On Noise In Electronic Music

random-noiseNew blog Harmonia Prohibitorum has published an interesting discussion of analog vs digital and the role of noise in electronic music:

My main problem with digital music applications is the silence that is there to start with.

If you record nothing at all onto analogue tape and play it back there’s still something there. I always needed some noise to begin the working process with, a tone or some hiss seeping through the faders of a beat up old Alan and Heath and then take it from there.

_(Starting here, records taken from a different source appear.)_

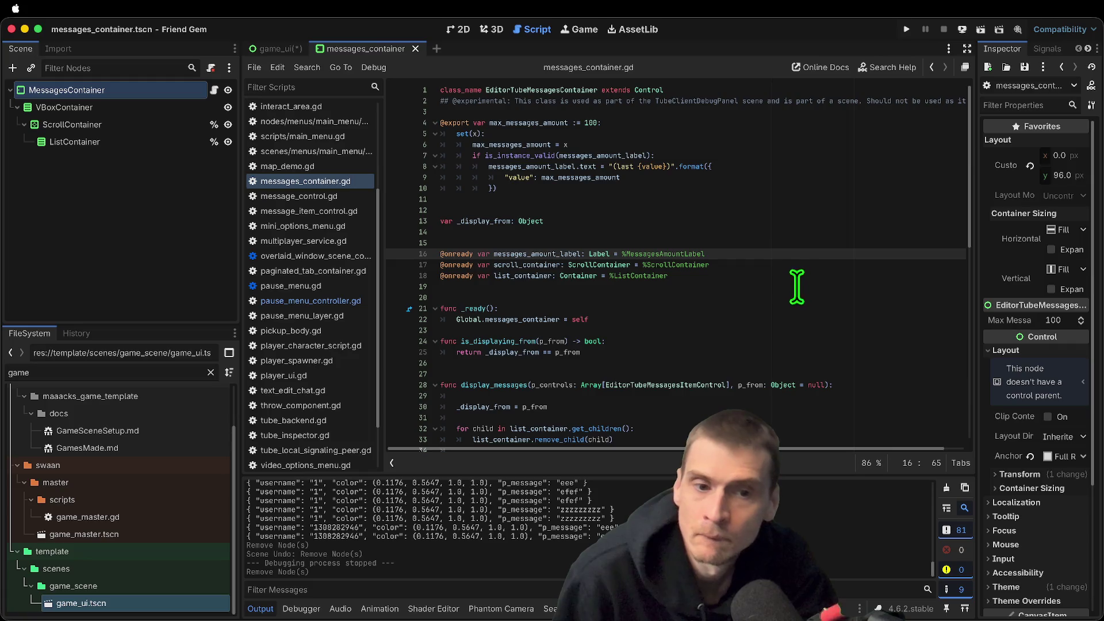
triple_click(515, 255)
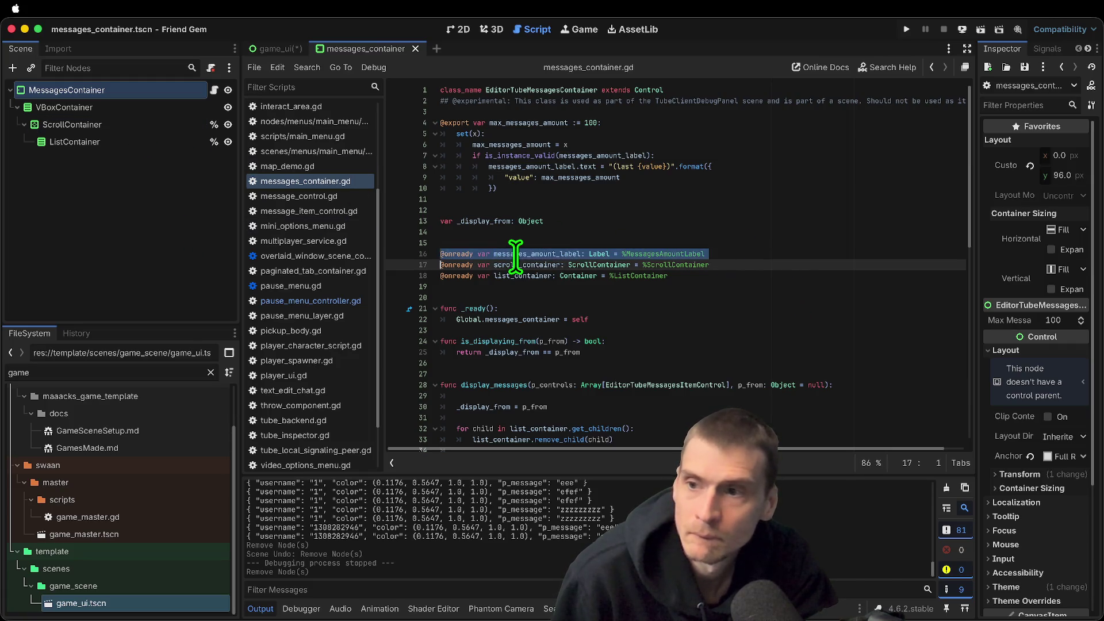
left_click(515, 255)
triple_click(791, 256)
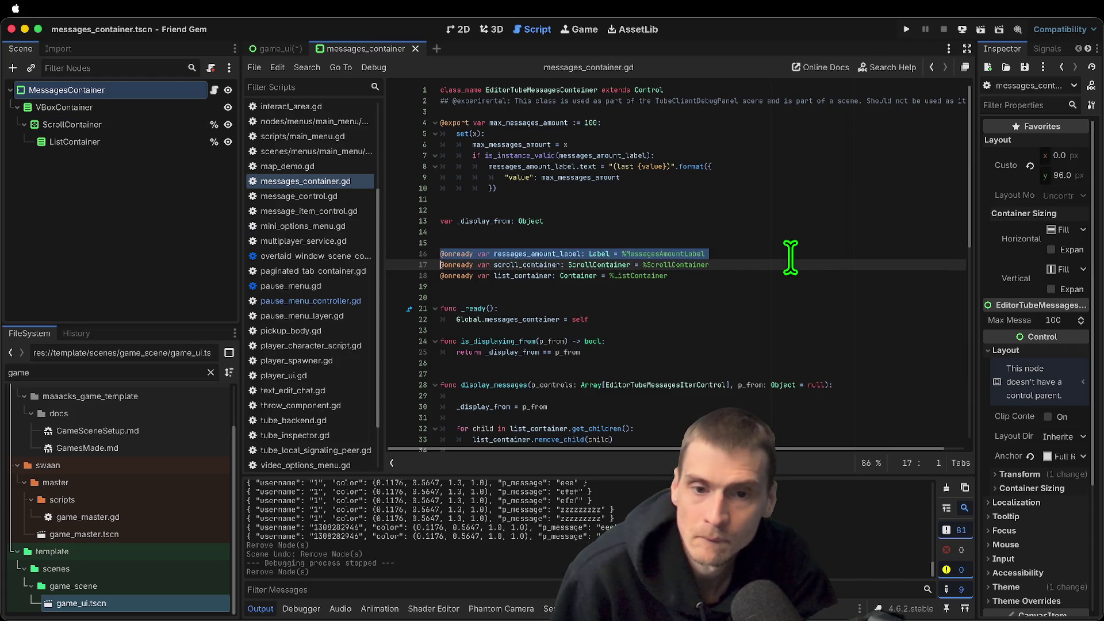
key("BackSpace")
left_click(791, 256)
left_click(794, 274)
key("BackSpace")
left_click(772, 234)
key("BackSpace")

However now digital music applications are becoming more of a tool for creating noise, sometimes at the most micro of levels. What we’re hearing now in music is that the sounds have become more and more complex. You can tell by listening to underground electronic music these days which is incorporating a higher bandwidth of hi frequencies and sub bass as well as contemporary notated music which had been leaning further to incorporating prepared instruments, electronic sounds and extended techniques. Both genres overall just incorporating a wider spectrum of noise, harmonics, overtones, beating tones etc.

What is happening is people are yearning for more noise and it’s becoming more and more acceptable to hear it, so we are actually improving our ears by being able to hear sound in a different way.

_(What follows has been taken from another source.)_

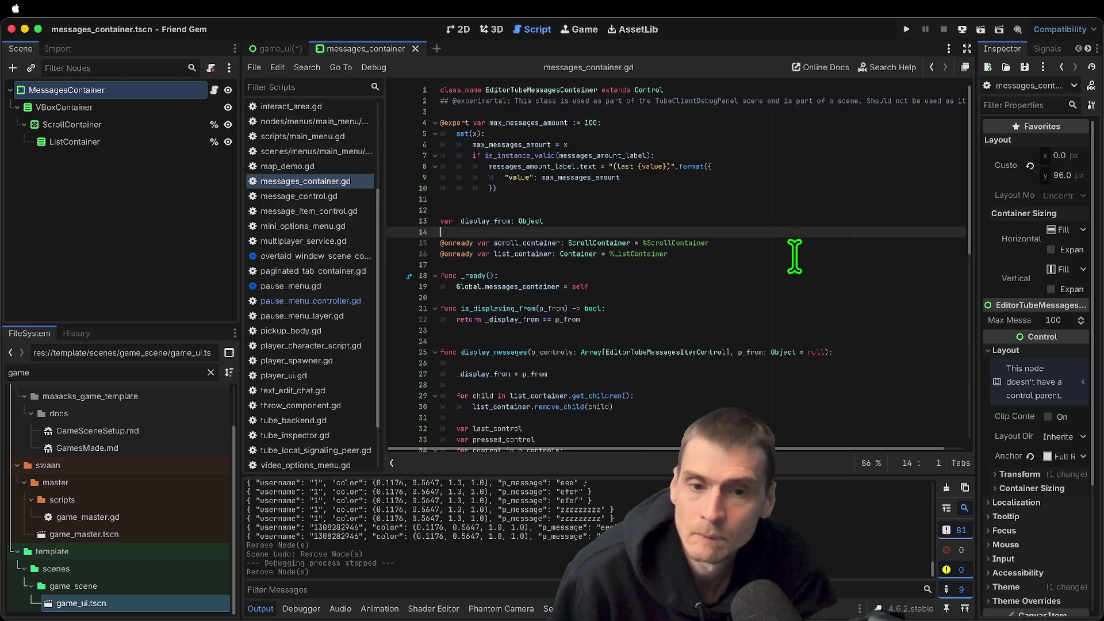
triple_click(794, 253)
key("ctrl+s")
Strip the label-updating lines from the max_messages_amount setter and save the script
left_click(124, 201)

There are all sorts of reasons that analog, at its best, sounds so good, ranging from the sense of reality that a little background noise establishes, to nostalgia, to the ear-pleasing nature of analog distortion.

When you listen to a digital recording with headphones, something that’s extremely common today, you’re hearing a new type of silence in the music.

Do you think that pristine digital recordings are making musicians yearn for new types of noise and new types of sounds?